Nepal: Where Everest is King (of the currency)

Up until 2007 the Nepalese rupee featured a portrait of the King of Nepal. This is in keeping with other states with monarchies: the obvious choice. But what is the best move when the obvious choice is eliminated?

In 2001, Prince Dipendra (who was heir to the throne) got mad, got drunk and, well, machine gunned his whole family including his dad, King Birendra. Dipendra then killed himself. From 2001 until 2007, notes were issued with the image of the new king, Birendra’s brother Gyanendra.

As you can imagine the monarchy was a bit of a mess after the mass murder, and no one really liked Gyanendra. Worse, Gyanendra went for hard and heavy rule, which flew in the face of the constitutional monarchy that his late brother had set up. The political parties weren’t into that. The Maoist rebels weren’t into that. Gyanendra wasn’t going to last long with that attitude.

And he didn’t.
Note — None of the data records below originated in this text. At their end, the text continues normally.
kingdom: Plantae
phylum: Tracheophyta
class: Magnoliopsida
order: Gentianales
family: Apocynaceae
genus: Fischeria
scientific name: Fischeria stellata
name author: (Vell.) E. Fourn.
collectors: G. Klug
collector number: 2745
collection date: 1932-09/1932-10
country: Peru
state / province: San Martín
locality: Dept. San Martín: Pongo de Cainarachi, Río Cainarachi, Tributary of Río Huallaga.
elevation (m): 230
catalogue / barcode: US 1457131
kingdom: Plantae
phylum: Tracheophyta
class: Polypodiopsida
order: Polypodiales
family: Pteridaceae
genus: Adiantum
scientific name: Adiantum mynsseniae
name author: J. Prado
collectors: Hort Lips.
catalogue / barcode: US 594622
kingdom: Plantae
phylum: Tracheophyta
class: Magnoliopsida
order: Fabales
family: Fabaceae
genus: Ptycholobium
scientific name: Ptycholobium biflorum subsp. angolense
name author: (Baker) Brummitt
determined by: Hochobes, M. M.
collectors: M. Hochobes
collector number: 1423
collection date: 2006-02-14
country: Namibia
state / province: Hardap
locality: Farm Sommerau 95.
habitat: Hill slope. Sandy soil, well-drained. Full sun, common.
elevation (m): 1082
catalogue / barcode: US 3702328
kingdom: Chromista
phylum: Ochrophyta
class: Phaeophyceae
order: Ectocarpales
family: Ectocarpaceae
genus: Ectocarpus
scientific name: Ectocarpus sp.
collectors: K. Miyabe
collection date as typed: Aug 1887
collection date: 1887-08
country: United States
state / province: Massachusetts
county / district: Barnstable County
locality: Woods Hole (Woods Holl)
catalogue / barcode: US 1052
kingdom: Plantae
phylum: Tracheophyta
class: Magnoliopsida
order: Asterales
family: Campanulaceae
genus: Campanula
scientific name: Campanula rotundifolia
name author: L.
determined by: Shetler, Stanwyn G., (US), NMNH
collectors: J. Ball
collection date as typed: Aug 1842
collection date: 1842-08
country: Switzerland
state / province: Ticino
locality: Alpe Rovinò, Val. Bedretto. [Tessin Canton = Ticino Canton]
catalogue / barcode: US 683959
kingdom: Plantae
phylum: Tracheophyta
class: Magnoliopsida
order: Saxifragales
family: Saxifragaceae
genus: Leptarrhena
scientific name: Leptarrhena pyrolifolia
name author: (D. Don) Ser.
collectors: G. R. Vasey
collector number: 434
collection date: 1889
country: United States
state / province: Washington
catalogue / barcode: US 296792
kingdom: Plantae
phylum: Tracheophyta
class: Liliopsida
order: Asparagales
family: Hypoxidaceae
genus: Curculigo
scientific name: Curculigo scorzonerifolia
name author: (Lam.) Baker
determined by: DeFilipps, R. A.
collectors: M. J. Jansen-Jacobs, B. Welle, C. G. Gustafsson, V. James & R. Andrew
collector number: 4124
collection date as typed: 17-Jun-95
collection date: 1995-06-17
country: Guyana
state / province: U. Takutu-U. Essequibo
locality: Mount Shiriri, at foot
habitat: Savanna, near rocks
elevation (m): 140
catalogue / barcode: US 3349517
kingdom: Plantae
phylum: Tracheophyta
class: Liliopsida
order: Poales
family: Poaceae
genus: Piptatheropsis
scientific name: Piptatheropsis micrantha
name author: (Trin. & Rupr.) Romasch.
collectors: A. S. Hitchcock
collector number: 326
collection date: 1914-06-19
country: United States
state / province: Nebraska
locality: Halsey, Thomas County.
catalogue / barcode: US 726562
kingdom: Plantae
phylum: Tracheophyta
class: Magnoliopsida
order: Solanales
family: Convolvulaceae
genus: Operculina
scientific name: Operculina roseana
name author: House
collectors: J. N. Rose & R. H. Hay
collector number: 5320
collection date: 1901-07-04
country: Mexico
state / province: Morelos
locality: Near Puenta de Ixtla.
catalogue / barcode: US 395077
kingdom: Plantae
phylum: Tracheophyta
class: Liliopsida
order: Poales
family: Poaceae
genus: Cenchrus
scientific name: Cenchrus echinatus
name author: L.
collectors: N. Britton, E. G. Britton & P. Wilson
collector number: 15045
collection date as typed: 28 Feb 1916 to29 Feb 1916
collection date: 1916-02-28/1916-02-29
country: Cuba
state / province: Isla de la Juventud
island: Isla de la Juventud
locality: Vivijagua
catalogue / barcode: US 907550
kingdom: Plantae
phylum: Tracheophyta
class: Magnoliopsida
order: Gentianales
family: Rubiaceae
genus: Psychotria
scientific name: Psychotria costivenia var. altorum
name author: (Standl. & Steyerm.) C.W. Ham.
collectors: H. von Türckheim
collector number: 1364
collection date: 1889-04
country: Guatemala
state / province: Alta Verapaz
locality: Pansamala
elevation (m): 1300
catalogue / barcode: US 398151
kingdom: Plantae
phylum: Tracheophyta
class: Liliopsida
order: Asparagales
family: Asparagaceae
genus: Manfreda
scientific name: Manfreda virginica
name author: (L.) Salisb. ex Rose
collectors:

He WAS on the money though.

In 2006, during major protests, people were killed and injured during royal government curfews. This made everyone even more mad and, eventually, Gyanendra was forced to reinstate the parliament. Parliament then took away all of the king’s powers. In 2007, all properties that Gyanendra inherited from his brother were nationalised. On 27 May 2008 Gyanendra was told he had 15 days to get out of the palace.Two_nepalese_rupee_coin

Now Gyanendra is not the king of Nepal, although he periodically makes noise about coming back to the throne. This will not happen.

So what is Nepal to do in the wake of the fall of one of its major families? Who goes on the money in a country with internal political and social struggles? There really isn’t, like, a hero of all Nepal that isn’t controversial in some way. So who goes on the money?

Mount Everest.

On every Nepali note and every Nepali coin, in the place where a portrait usually is, you will find Mount Everest.

I love it. Everest is the king of Nepal.

This isn’t as absurd as it sounds. Why have a person at all when you can have a symbol of national pride? Everest is what Nepal is for most of the outside world and, internally, companies that use Everest as a symbol pair it with words like “strong”. A weak king replaced with the strength of the king of all mountains. I don’t know of any other country that has scrapped the whole idea of the portrait on currency.

Aside: New Zealand’s $5 note features Sir Edmund Hillary, one of the two people to first summit Everest.


It does not, however, have Everest. Hillary insisted that if he be put on the money, the mountain with him should be Aoraki/Mount Cook. A New Zealand peak for a New Zealand bill. The money folks agreed to that (couldn’t say no to Sir Ed). And that is the sum total of my knowledge of Everest currency.